Aubaine publicitaire pour les antipubs. Ce jeudi matin, Alex Baret, membre de l’association Résistance à l’Agression Publicitaire (RAP), comparaissait à titre individuel devant le Tribunal d’Instance de Charenton-le-Pont (Val-de-Marne) pour avoir apposé un autocollant de 15X10cm dans une rame de RER. Rappels des faits et compte-rendu d’audience.
Le 8 octobre 2007, un peu avant minuit, Alex Baret, 35 ans et père de quatre enfants, grimpe dans une rame du RER D pour rentrer chez lui. Debout face à la porte, il sort de sa poche un auto-collant antipub, pastiche du fameux lapin : « Attention ! Ne mets pas tes yeux sur les pubs, tu risques de te faire manipuler très fort. » La rame arrive alors en gare de « Vert de Maisons », une brigade de la police ferroviaire attend à quai et grimpe à bord. Alex lisse alors tranquillement son autocollant du doigt pour y évacuer les petites bulles. C’est le flagrant délit.
Même si la police ferroviaire se montre « courtoise » voire « compréhensive » (« Ils m’ont même demandé des autocollants pour eux et leurs enfants »), elle verbalise. L’amende est de 45 euros, auxquels s’ajoutent « d’office », dit Alex, les frais de dossier – « même si j’avais sur moi de quoi payer ».

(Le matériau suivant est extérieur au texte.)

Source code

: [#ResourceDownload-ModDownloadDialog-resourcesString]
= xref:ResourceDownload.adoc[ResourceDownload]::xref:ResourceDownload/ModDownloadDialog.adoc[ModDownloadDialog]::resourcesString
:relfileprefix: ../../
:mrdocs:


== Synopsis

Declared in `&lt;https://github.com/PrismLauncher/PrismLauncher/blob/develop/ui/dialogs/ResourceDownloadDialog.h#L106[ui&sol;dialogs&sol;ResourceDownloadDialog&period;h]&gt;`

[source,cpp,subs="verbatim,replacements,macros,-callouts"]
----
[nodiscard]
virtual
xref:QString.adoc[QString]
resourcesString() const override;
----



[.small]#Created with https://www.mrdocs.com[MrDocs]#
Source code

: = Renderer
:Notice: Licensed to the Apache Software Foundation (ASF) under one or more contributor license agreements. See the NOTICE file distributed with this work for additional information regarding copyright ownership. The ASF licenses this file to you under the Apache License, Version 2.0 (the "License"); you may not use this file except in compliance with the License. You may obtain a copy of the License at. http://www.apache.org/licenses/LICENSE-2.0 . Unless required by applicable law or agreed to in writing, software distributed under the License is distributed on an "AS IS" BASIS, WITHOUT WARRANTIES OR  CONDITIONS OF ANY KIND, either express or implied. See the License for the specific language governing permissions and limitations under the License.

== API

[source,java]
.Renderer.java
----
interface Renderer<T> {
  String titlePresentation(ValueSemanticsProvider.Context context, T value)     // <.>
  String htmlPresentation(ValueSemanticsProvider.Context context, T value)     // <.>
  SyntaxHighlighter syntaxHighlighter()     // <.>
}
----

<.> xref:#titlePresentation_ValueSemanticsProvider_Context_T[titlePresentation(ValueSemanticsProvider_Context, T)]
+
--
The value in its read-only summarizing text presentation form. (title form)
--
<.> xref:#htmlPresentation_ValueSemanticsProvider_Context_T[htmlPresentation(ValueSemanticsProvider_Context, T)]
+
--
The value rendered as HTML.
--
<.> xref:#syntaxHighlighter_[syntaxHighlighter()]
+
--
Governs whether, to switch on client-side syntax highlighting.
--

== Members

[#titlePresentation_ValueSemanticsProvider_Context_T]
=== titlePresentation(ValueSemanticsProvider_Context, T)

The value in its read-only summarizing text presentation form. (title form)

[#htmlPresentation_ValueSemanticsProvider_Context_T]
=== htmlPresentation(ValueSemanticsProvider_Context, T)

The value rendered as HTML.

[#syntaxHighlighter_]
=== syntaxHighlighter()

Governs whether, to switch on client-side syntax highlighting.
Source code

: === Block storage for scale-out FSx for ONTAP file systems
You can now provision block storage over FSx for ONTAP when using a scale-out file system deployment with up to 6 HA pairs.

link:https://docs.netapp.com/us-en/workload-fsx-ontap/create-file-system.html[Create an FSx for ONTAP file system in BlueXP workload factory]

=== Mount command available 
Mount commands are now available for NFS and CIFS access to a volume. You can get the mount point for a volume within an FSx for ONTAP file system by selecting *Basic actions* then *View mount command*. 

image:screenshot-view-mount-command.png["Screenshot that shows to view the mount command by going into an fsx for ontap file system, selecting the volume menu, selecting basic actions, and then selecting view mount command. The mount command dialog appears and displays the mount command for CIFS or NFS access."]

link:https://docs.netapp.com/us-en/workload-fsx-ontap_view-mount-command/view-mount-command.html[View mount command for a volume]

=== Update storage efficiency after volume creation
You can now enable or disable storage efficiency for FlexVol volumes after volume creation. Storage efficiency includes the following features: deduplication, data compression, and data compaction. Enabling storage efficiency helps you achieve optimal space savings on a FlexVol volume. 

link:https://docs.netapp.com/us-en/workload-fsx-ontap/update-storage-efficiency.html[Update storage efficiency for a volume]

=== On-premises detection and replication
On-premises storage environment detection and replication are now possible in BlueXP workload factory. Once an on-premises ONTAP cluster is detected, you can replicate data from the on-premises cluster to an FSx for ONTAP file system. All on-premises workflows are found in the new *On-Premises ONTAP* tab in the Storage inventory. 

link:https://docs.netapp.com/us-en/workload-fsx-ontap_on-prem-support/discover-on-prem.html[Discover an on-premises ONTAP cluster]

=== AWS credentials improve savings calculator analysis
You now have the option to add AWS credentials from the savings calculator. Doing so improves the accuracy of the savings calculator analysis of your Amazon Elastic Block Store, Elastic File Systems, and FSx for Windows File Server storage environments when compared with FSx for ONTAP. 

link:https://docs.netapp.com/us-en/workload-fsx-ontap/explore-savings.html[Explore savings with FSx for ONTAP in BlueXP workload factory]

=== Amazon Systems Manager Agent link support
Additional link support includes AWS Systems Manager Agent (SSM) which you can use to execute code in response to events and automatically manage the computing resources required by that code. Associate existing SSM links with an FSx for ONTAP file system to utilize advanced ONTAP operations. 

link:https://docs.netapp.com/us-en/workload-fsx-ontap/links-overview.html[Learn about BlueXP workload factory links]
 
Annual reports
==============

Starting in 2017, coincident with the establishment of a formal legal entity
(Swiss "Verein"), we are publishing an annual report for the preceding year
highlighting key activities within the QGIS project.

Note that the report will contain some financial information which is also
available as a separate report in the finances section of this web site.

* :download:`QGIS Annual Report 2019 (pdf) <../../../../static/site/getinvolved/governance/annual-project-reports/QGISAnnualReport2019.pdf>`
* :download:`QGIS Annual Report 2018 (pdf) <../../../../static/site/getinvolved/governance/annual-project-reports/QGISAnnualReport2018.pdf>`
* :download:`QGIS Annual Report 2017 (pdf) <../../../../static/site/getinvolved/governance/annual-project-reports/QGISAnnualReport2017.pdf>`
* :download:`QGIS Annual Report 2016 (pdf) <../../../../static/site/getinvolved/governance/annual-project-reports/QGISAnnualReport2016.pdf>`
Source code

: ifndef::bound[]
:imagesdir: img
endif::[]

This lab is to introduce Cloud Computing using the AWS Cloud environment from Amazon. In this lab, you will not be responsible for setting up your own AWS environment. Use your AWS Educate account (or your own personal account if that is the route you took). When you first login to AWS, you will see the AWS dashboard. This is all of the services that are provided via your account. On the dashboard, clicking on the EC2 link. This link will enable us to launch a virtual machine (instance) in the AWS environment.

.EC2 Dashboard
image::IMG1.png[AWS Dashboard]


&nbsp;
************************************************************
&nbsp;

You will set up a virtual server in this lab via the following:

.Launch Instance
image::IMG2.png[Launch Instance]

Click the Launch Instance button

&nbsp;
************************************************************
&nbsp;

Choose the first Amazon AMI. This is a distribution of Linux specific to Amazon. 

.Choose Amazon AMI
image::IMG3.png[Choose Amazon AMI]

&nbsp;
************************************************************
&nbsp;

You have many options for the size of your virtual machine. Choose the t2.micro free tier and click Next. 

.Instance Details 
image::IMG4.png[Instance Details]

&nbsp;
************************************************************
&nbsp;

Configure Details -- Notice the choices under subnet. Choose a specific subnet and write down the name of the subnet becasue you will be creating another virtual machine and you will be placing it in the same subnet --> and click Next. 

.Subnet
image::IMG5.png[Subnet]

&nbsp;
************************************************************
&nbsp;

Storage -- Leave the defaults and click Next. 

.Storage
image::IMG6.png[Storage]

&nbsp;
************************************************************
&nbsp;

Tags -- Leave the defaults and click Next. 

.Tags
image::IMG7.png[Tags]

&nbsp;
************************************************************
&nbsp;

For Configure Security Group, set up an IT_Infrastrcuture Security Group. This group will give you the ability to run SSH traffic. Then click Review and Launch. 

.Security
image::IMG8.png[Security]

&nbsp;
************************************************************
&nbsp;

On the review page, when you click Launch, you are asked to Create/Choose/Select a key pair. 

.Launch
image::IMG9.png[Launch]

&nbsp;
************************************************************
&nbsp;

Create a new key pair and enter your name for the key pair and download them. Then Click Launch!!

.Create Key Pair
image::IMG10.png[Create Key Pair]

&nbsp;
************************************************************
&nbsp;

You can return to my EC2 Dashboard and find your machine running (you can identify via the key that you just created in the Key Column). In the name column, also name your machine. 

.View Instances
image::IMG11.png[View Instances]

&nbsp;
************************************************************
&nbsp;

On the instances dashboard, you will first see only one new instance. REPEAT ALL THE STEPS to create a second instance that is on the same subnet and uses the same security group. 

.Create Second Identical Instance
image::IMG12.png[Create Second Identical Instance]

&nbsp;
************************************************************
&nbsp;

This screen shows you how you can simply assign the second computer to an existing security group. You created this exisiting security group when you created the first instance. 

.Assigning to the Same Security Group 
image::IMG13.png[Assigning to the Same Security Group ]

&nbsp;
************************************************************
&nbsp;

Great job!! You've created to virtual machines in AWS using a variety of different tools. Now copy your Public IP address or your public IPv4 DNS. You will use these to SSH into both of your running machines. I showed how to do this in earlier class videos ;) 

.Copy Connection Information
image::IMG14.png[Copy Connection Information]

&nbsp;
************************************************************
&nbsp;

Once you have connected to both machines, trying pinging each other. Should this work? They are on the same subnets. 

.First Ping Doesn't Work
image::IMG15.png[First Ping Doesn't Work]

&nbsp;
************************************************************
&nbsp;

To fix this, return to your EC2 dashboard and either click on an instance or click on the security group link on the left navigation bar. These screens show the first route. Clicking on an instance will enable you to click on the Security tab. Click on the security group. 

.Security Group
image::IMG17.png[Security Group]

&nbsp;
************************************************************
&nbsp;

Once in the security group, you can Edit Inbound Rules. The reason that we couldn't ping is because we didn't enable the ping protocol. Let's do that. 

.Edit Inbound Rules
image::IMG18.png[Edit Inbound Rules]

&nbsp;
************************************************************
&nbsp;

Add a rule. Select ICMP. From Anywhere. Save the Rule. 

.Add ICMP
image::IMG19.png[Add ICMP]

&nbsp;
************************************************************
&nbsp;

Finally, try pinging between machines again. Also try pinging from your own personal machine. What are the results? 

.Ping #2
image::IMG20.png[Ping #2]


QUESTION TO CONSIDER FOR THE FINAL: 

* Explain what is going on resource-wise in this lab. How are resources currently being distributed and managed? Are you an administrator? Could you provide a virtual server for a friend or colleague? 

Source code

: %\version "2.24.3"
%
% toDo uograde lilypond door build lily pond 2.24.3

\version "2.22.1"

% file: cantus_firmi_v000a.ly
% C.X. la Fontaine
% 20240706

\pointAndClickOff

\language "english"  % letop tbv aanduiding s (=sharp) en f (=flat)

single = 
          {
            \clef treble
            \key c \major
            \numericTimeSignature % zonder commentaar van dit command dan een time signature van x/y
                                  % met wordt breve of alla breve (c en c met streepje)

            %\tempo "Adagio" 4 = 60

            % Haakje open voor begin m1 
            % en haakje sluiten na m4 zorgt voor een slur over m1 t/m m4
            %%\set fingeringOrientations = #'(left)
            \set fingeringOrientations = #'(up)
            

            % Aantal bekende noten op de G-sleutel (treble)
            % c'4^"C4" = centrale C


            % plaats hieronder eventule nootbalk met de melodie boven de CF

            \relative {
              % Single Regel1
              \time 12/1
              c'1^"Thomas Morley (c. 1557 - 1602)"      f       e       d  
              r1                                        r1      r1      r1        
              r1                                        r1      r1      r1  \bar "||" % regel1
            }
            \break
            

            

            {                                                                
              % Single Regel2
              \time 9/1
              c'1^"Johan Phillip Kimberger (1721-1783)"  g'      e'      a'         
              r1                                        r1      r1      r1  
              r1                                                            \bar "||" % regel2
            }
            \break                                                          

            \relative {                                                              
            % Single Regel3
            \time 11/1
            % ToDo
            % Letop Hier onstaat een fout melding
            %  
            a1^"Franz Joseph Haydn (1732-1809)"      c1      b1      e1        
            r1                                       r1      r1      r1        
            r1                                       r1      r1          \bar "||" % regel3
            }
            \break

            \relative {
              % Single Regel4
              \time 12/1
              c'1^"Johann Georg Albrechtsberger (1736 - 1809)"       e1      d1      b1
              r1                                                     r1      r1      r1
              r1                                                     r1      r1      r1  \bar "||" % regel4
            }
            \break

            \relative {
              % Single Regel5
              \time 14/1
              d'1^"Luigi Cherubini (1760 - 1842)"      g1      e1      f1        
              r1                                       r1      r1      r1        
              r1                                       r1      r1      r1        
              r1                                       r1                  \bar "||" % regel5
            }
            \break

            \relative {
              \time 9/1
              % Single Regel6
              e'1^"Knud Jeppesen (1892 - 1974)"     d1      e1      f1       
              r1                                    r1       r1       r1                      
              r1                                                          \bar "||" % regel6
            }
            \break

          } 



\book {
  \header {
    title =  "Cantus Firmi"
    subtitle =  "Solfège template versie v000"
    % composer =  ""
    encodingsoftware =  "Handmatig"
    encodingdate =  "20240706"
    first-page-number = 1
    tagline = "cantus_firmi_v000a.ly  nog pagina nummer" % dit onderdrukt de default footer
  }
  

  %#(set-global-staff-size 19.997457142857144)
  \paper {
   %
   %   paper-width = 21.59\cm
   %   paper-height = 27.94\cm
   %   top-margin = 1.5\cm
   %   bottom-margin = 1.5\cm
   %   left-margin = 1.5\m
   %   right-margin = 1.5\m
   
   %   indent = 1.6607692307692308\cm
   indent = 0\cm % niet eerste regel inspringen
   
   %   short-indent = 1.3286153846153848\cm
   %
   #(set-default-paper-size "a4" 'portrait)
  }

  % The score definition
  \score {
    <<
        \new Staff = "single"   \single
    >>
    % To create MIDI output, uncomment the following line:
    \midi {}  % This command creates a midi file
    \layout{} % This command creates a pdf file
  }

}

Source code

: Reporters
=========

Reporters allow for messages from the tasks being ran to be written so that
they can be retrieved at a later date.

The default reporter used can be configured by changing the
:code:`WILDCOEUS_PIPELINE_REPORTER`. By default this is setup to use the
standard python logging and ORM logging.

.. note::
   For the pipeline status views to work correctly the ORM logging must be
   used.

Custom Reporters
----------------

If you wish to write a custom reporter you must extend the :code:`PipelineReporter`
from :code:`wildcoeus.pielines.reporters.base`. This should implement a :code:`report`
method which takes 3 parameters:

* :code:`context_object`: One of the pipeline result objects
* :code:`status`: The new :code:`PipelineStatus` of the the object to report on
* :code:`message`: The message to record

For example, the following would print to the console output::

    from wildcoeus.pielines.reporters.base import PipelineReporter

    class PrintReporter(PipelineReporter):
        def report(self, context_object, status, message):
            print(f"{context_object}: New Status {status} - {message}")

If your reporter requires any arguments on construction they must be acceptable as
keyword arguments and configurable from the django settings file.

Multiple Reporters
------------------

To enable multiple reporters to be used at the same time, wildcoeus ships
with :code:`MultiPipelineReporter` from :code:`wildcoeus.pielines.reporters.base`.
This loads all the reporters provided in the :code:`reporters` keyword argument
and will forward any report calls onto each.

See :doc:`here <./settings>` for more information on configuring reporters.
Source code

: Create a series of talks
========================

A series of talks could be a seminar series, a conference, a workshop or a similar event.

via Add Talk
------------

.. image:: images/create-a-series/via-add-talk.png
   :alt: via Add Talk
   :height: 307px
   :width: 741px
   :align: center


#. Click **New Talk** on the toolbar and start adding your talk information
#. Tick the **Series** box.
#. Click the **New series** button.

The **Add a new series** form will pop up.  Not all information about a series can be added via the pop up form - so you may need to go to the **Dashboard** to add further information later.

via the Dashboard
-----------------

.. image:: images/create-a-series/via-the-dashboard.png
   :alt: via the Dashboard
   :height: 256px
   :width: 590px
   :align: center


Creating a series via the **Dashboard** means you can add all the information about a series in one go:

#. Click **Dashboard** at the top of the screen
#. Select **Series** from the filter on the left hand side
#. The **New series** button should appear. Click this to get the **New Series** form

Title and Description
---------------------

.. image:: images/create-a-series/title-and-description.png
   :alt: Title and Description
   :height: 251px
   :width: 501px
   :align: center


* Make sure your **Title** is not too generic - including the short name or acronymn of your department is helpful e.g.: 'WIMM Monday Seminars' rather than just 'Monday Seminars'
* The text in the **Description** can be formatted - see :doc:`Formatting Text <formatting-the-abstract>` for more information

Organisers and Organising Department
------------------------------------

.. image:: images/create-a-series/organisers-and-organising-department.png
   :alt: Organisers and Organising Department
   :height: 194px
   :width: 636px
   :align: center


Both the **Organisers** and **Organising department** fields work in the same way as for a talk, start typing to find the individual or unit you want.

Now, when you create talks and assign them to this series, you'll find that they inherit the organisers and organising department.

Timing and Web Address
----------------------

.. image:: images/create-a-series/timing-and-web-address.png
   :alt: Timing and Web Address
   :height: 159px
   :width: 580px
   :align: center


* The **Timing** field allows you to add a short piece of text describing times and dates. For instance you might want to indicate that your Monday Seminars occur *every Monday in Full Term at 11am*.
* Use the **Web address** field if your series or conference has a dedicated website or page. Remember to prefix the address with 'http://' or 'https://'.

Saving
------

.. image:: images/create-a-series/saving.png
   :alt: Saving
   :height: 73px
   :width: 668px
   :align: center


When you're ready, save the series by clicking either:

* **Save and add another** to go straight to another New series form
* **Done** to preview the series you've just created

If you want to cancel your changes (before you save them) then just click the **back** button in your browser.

Après réflexions, Alex, commercial « en phase de reconversion », se fend d’un « gentil courrier de contestation » où il dit « ne pas souhaiter payer » : « La SNCF m’a répondu qu’elle était prête à m’accorder une “faveur”, à savoir annuler les frais de dossier pour s’en tenir à l’amende initiale – 45 € ». Alex rédige une seconde missive pour expliquer à nouveau les raisons de sa « désobéissance civile ». Après une tentative avortée de médiation, la juridiction de proximité de Charenton-le-Pont le cite à comparaître. L’infraction retenue à son encontre est celle de « publicité non autorisée », « l’article 80-2 du décret 42-730, promulgué sous Vichy », s’amuse Alex.
Une petite dizaine de membres du RAP l’accompagnent. Il est 9h30, l’audience est supposée commencer, mais quatre policiers postés devant la porte bloquent l’accès aux militants. Ils auraient « des ordres » en ce sens du ministère public pour qui « le tribunal n’est pas une tribune ». Selon les personnes présentes à l’étage, l’avocate de la défense plaide alors une « demande de laisser passer » auprès du juge, arguant « l’audience publique ». Après trente minutes d’attente, les membres du RAP sont admis à l’intérieur du Tribunal d’Instance.
Partie civile, l’avocate de la SNCF dit « ne pas comprendre la démesure donnée à cette affaire ». Elle refuse d’emblée d’entrer dans le débat sur les dérives publicitaires ou le concept de désobéissance civile – « le tribunal n’est pas le lieu d’un tel débat, il y a eu infraction, jugeons-là ».
Elle rappelle que « la SNCF est une entreprise semi-publique qui doit savoir faire des choix : multiplier les panneaux publicitaires, c’est améliorer les infrastructures du réseau et donc contenter les usagers ». Elle regrette enfin que le pastiche du lapin puisse détourner l’attention des enfants du message initial qui est le sien – à savoir : « Attention tes doigts ! »
L’avocate demande un euro symbolique pour le préjudice matériel et 500 € aux dépens (frais engendrés par le procès, hors honoraires d’avocat). La Procureure requiert pour sa part 300 € d’amende, arguant que le prévenu reconnaît non seulement les faits, mais qu’en plus, il les « revendique ».
Pour sa défense, Alex explique « comprendre les arguments de la SNCF » : « C’est effectivement un espace semi-public qui accapare notre champ visuel et mental pour payer des escalators ou diffuser du spray odorant dans les couloirs ». Reste que le militant fustige « les 57 000 affiches du réseau SNCF – dont 25 000 “quatre par trois” et bientôt 1800 écrans plasmas animés avec caméras intégrées pour étudier l’efficacité du message publicitaire et la façon dont il accroche la prunelle du voyageur. En comparaison, mon petit autocollant est franchement risible ». Il dit vouloir « sensibiliser l’opinion publique aux diverses agressions des affiches publicitaires » et énumère « les problèmes de santé, d’éducation ou d’environnement » qu’elles engendrent.
Le Président du tribunal le coupe après une petite demi-heure de débat : « Très bien Monsieur, la décision du tribunal sera rendue le 12 février prochain ».